The diffing and detection process can be split into three stages:
- Tree diffing: this is the high-level determination of what changed and where in an article -- e.g., a template was changed. It's the first stage in the diffing process and is particularly helpful for detecting moves and bringing more structure to the diff. The outputs are then passed on to the node differ (explained below) to further process.
- Node diffing: this is the specific determination of what happened -- e.g., a parameter was added to that template. This stage also is where we do some more fine-grained disambiguation of what was changed -- e.g., whether a tag is a reference, table, list, etc.
- Counting: this is the summary of what happened based on all the changes. While this sounds simple, it's actually one of the harder parts because it depends on a clear idea of how to interpret changes in wikitext. For example, how should one count a reference that was added within a template? Just a template edit? Or that plus a reference edit? Or just a reference edit if the template syntax wasn't altered otherwise?
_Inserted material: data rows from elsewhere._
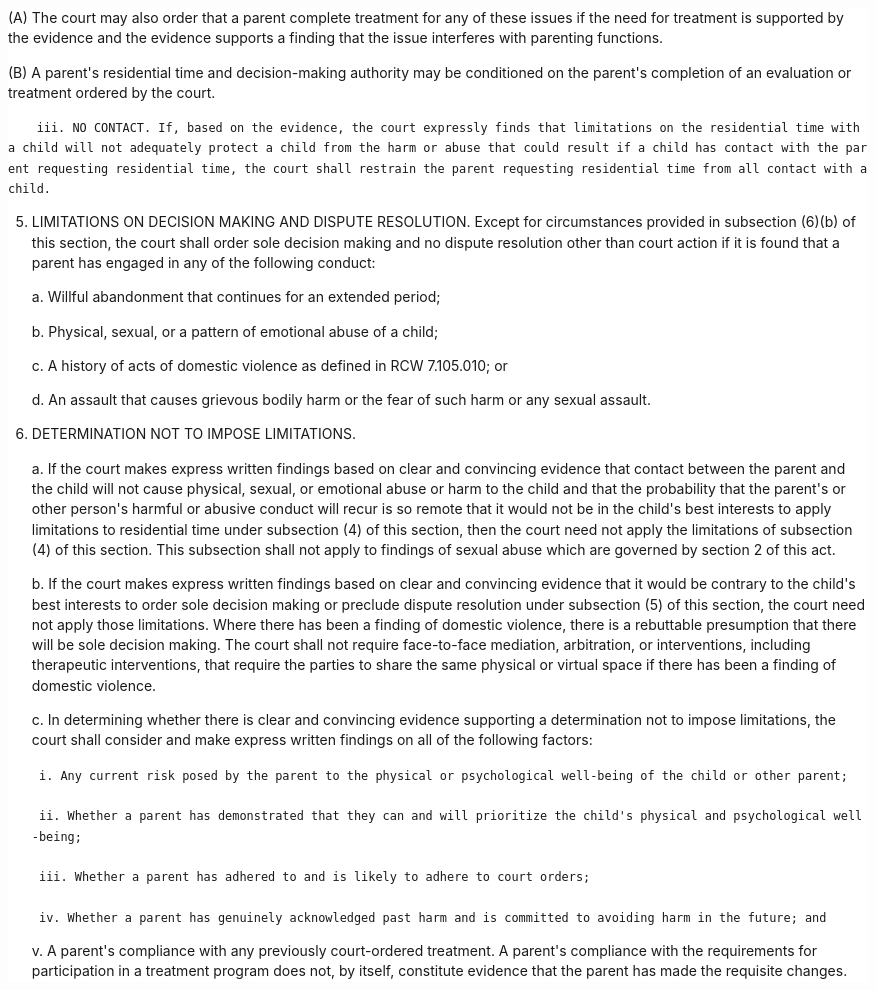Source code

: (A) The court may also order that a parent complete treatment for any of these issues if the need for treatment is supported by the evidence and the evidence supports a finding that the issue interferes with parenting functions.

(B) A parent's residential time and decision-making authority may be conditioned on the parent's completion of an evaluation or treatment ordered by the court.

        iii. NO CONTACT. If, based on the evidence, the court expressly finds that limitations on the residential time with a child will not adequately protect a child from the harm or abuse that could result if a child has contact with the parent requesting residential time, the court shall restrain the parent requesting residential time from all contact with a child.

5. LIMITATIONS ON DECISION MAKING AND DISPUTE RESOLUTION. Except for circumstances provided in subsection (6)(b) of this section, the court shall order sole decision making and no dispute resolution other than court action if it is found that a parent has engaged in any of the following conduct:

    a. Willful abandonment that continues for an extended period;

    b. Physical, sexual, or a pattern of emotional abuse of a child;

    c. A history of acts of domestic violence as defined in RCW 7.105.010; or

    d. An assault that causes grievous bodily harm or the fear of such harm or any sexual assault.

6. DETERMINATION NOT TO IMPOSE LIMITATIONS.

    a. If the court makes express written findings based on clear and convincing evidence that contact between the parent and the child will not cause physical, sexual, or emotional abuse or harm to the child and that the probability that the parent's or other person's harmful or abusive conduct will recur is so remote that it would not be in the child's best interests to apply limitations to residential time under subsection (4) of this section, then the court need not apply the limitations of subsection (4) of this section. This subsection shall not apply to findings of sexual abuse which are governed by section 2 of this act.

    b. If the court makes express written findings based on clear and convincing evidence that it would be contrary to the child's best interests to order sole decision making or preclude dispute resolution under subsection (5) of this section, the court need not apply those limitations. Where there has been a finding of domestic violence, there is a rebuttable presumption that there will be sole decision making. The court shall not require face-to-face mediation, arbitration, or interventions, including therapeutic interventions, that require the parties to share the same physical or virtual space if there has been a finding of domestic violence.

    c. In determining whether there is clear and convincing evidence supporting a determination not to impose limitations, the court shall consider and make express written findings on all of the following factors:

        i. Any current risk posed by the parent to the physical or psychological well-being of the child or other parent;

        ii. Whether a parent has demonstrated that they can and will prioritize the child's physical and psychological well-being;

        iii. Whether a parent has adhered to and is likely to adhere to court orders;

        iv. Whether a parent has genuinely acknowledged past harm and is committed to avoiding harm in the future; and

    v. A parent's compliance with any previously court-ordered treatment. A parent's compliance with the requirements for participation in a treatment program does not, by itself, constitute evidence that the parent has made the requisite changes.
Details on the approach to diffing used by this project can be found here: PAWS:Edit Types Diffs.ipynb
The current state of the detectors can be tracked through this interface: https://wiki-topic.toolforge.org/diff-tagging?lang=en
You can also see an example deployment of the library on the cluster here: https://gitlab.wikimedia.org/isaacj/miscellaneous-wikimedia/-/blob/master/edit-types-cluster/EditTypes.ipynb
Some examples of how the outputs could be used:
- Fine-grained metrics of the impact of a tool: https://public-paws.wmcloud.org/User:Isaac_(WMF)/Edit%20Diffs/Campaign%20Impact.ipynb
- Inferring editor intention: https://public-paws.wmcloud.org/User:Isaac_(WMF)/Edit%20Intentions/Editor%20Intention.ipynb
- Detecting vandalism: https://public-paws.wmcloud.org/User:Isaac_(WMF)/Vandalism/Language-agnostic%20Vandalism%20Detection.ipynb
- ↑ Yang, Diyi; Halfaker, Aaron; Kraut, Robert; Hovy, Eduard (2017). "Identifying Semantic Edit Intentions from Revisions in Wikipedia" (PDF). aclweb.org: 2000-2010. doi:10.18653/v1/D17-1213. Retrieved 15 October 2021.